▶ **Data records**:
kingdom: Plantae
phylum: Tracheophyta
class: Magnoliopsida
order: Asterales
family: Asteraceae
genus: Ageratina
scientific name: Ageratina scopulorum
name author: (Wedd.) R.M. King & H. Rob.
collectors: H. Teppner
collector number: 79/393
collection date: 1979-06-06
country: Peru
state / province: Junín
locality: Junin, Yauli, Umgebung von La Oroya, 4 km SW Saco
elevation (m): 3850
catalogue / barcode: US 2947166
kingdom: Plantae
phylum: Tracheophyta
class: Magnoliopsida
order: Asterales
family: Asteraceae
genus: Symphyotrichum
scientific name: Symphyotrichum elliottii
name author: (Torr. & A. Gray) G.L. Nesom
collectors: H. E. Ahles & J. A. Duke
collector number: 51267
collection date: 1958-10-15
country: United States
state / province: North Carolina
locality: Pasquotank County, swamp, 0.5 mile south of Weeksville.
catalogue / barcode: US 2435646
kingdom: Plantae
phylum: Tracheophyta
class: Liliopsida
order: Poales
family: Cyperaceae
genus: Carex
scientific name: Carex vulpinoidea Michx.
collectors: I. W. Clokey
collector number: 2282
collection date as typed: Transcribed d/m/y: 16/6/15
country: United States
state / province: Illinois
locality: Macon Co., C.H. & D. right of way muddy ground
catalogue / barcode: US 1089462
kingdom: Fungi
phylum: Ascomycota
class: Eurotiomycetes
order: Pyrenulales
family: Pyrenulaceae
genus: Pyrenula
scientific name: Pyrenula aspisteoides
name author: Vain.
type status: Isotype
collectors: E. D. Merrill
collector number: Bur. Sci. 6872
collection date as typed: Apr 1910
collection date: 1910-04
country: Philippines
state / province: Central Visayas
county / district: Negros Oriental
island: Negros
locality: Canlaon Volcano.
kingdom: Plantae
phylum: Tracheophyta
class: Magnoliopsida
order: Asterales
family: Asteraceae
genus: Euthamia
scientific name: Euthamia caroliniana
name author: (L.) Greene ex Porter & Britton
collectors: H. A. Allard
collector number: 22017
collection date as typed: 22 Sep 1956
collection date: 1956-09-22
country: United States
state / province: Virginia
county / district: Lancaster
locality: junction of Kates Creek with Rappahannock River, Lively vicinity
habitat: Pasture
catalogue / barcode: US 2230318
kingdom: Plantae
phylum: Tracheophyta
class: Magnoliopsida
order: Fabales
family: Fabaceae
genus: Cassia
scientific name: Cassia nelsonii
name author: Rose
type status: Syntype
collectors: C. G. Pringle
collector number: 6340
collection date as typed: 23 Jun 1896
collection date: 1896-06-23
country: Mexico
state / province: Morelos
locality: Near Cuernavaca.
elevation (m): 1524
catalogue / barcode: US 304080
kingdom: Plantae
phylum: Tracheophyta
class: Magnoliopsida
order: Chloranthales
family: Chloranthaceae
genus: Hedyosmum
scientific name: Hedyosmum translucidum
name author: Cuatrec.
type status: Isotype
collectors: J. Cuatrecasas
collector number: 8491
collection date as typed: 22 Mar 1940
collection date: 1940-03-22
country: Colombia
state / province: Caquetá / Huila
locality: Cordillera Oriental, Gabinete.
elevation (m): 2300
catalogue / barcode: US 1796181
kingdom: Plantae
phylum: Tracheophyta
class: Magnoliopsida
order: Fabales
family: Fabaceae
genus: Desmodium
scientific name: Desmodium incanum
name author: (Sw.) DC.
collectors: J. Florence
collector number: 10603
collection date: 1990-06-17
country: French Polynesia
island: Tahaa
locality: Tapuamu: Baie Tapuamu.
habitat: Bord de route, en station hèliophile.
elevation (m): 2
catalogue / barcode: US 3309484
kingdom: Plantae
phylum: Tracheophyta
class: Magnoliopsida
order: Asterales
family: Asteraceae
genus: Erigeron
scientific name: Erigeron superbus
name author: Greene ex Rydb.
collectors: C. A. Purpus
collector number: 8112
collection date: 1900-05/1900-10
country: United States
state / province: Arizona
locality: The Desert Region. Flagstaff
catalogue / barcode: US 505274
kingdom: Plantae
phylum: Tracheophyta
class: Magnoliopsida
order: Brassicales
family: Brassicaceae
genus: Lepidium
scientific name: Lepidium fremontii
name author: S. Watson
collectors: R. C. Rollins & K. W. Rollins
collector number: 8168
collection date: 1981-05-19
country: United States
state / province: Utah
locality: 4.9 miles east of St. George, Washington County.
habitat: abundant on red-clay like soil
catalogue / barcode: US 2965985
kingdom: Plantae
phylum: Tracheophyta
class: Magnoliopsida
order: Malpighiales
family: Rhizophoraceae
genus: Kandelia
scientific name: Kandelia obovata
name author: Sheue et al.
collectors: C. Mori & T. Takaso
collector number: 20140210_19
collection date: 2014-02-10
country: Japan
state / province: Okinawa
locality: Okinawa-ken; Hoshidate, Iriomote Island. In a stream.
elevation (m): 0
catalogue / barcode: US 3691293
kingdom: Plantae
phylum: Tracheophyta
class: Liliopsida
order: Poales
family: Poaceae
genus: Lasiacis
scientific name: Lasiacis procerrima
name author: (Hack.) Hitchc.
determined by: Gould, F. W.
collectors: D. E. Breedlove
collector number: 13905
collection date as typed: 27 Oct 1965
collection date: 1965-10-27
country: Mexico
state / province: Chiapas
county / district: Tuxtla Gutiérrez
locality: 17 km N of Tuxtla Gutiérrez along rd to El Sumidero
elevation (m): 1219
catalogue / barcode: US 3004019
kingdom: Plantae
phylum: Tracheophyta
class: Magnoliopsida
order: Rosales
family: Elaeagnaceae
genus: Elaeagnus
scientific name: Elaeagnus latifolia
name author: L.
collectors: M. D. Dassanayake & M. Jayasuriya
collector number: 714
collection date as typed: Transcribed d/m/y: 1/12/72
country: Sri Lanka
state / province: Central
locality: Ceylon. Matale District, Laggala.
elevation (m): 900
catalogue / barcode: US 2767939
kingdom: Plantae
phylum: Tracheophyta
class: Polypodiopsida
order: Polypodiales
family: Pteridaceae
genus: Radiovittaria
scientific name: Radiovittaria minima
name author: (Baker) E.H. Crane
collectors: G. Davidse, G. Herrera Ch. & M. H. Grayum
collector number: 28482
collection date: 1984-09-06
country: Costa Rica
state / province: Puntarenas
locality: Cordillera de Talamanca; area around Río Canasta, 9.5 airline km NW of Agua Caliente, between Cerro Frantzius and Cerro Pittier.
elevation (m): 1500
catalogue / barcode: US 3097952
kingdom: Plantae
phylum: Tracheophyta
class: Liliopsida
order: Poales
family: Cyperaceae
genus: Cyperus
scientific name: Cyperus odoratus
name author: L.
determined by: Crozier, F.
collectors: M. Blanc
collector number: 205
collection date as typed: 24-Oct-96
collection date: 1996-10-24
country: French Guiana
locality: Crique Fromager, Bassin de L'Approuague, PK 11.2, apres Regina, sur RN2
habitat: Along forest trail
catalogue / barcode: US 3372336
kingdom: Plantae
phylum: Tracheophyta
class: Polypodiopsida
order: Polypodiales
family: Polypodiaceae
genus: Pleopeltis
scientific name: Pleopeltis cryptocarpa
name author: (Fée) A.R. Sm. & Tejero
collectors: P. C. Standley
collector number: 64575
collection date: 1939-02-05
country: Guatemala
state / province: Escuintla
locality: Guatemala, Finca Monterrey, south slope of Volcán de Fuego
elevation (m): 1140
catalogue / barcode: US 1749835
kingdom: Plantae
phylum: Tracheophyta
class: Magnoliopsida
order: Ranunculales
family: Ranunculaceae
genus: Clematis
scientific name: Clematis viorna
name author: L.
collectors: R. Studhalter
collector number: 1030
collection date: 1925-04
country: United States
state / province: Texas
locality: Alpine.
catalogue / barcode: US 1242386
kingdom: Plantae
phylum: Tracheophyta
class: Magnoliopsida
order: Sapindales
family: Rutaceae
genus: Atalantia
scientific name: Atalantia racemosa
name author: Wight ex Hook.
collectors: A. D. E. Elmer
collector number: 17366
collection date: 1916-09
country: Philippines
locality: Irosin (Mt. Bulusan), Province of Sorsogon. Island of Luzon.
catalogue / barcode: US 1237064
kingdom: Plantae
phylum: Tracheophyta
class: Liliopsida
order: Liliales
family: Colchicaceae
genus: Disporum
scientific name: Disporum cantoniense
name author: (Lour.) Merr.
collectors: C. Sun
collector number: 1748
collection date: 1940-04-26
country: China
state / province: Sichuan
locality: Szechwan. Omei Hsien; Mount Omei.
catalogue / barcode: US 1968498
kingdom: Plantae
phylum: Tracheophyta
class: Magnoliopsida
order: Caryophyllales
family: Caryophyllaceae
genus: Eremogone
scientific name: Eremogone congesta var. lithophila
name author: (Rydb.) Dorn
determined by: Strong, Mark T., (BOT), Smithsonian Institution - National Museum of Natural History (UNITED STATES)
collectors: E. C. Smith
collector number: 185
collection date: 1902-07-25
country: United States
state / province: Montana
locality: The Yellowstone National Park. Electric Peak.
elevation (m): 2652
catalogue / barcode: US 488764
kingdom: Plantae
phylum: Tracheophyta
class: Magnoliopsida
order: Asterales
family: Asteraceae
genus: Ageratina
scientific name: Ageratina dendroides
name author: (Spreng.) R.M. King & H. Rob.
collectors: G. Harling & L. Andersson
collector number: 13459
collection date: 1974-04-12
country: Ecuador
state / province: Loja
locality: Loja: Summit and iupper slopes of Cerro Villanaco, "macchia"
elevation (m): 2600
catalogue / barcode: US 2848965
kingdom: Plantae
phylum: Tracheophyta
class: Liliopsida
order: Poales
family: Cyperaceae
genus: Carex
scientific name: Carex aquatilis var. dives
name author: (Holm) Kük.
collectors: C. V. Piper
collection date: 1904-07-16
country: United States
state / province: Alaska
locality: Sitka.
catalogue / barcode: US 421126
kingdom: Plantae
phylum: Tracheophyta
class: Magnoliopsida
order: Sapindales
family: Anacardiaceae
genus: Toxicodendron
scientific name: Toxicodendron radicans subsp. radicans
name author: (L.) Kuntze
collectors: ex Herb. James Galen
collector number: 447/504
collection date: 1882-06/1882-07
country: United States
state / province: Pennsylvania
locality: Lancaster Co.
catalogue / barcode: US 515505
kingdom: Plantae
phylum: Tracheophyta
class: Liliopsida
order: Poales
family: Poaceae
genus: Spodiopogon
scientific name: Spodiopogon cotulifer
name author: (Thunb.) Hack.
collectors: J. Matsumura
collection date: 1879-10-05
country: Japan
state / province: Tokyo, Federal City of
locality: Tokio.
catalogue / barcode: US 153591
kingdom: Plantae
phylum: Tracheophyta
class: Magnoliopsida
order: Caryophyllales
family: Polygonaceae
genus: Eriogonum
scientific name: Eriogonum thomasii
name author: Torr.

▶ **Required task**:
Present the lines as a Markdown table with the columns No. and Text, numbering each row and leaving out blank lines. Begin at the line that has "collectors: J. Florence" and stop after the line that has "name author: S. Watson".

▶ **Worked solution**:
| No. | Text |
|---|---|
| 1 | collectors: J. Florence |
| 2 | collector number: 10603 |
| 3 | collection date: 1990-06-17 |
| 4 | country: French Polynesia |
| 5 | island: Tahaa |
| 6 | locality: Tapuamu: Baie Tapuamu. |
| 7 | habitat: Bord de route, en station hèliophile. |
| 8 | elevation (m): 2 |
| 9 | catalogue / barcode: US 3309484 |
| 10 | kingdom: Plantae |
| 11 | phylum: Tracheophyta |
| 12 | class: Magnoliopsida |
| 13 | order: Asterales |
| 14 | family: Asteraceae |
| 15 | genus: Erigeron |
| 16 | scientific name: Erigeron superbus |
| 17 | name author: Greene ex Rydb. |
| 18 | collectors: C. A. Purpus |
| 19 | collector number: 8112 |
| 20 | collection date: 1900-05/1900-10 |
| 21 | country: United States |
| 22 | state / province: Arizona |
| 23 | locality: The Desert Region. Flagstaff |
| 24 | catalogue / barcode: US 505274 |
| 25 | kingdom: Plantae |
| 26 | phylum: Tracheophyta |
| 27 | class: Magnoliopsida |
| 28 | order: Brassicales |
| 29 | family: Brassicaceae |
| 30 | genus: Lepidium |
| 31 | scientific name: Lepidium fremontii |
| 32 | name author: S. Watson |